To finish it so that it can be integrated in production I do need some help. I am not sure where the good place to put this code is. Concretely:
- The filling of the random matrix shouldn't be done the first time it is needed, but it should be part of the "initialization" of Ruby (or the Hash class). But I don't know which is the best way to do this. Actually, this doesn't necessarily need to be done as I have implemented it. Simple Tabulation needs 64KB of random data. Ideally it could even be a shared memory section with other programs (I don't think we have to do something like this, but just pointing out that there may be an smarter solution).

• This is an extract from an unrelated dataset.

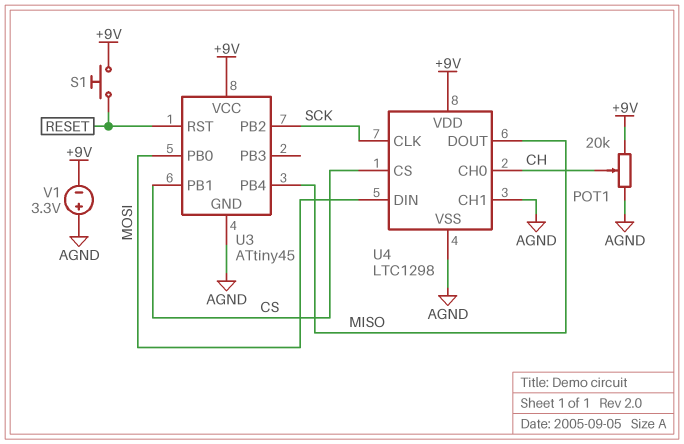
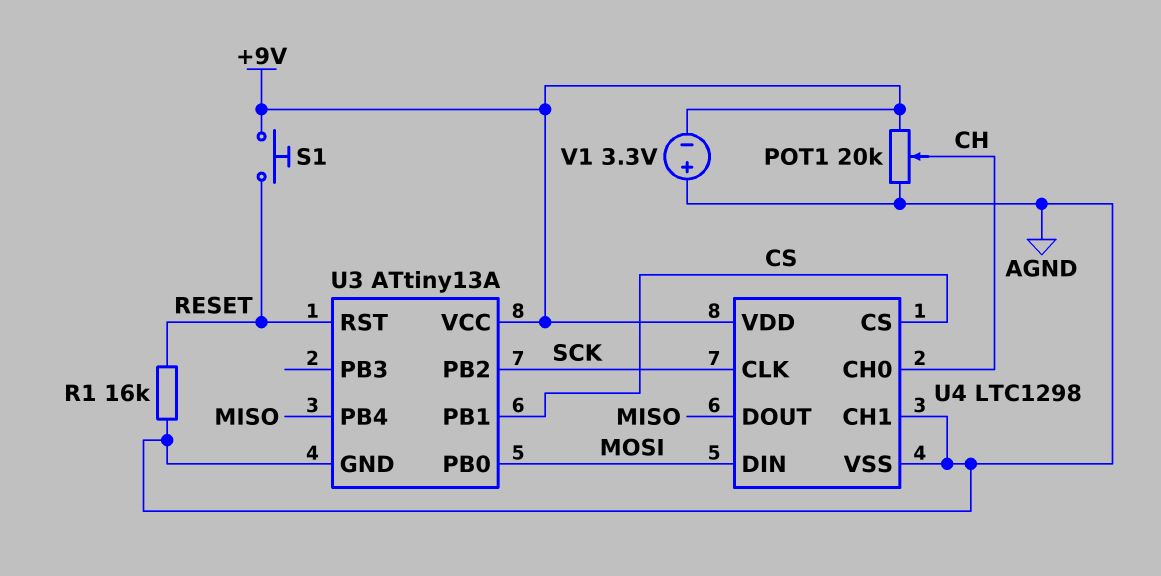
R1: none -> 16k (AGND, RESET)
U3: ATtiny45 -> ATtiny13A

- I have removed some functionality out by placing the Simple Tabulation code in the
any_hash
function directly. With that it is not allowed to overwrite the hash method for the hashing implementation (which maybe is ok, it is done for other objects already, related: https://bugs.ruby-lang.org/issues/16850). Using arrays as keys is also broken (at least not consistent with the previous behavior because the array id is now used). I would need some direction how to address these things (probably there is a better place to integrate this code).
There would still be some work to do, such as for example implement it for 32 bites (currently only implemented for 64). But this concretely shouldn't be a big deal.